* REQUIREMENT *
Wherever a line in the data below holds "Richard", copy that line.

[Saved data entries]
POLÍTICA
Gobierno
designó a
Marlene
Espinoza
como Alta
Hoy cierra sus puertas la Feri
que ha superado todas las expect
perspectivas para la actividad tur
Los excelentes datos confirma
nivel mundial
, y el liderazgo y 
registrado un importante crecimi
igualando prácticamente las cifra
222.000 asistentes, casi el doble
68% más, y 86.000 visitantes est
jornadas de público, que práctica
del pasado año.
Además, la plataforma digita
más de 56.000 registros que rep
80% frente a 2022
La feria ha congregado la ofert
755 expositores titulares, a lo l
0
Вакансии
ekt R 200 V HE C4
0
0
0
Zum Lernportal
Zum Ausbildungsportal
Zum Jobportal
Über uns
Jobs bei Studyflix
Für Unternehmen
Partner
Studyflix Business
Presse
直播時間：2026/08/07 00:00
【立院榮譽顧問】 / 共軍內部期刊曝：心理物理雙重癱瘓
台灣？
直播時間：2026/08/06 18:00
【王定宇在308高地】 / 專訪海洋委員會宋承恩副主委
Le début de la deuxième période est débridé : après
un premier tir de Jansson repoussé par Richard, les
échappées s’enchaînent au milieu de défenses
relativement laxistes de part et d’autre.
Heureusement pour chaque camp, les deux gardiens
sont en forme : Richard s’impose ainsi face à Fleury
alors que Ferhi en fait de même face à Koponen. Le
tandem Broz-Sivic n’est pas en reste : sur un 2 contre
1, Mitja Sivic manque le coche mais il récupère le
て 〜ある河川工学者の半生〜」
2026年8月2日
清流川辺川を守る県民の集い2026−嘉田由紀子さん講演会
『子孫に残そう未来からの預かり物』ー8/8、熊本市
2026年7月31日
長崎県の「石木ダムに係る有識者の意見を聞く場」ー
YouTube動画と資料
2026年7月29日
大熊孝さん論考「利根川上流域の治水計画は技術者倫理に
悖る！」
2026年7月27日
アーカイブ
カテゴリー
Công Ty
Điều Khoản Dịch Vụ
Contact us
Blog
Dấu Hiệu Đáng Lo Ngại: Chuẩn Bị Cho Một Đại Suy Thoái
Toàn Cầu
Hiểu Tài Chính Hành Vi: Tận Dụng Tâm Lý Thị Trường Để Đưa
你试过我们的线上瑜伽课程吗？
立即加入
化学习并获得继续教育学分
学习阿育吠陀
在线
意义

* ANSWER TO THE PROBLEM *
un premier tir de Jansson repoussé par Richard, les
sont en forme : Richard s’impose ainsi face à Fleury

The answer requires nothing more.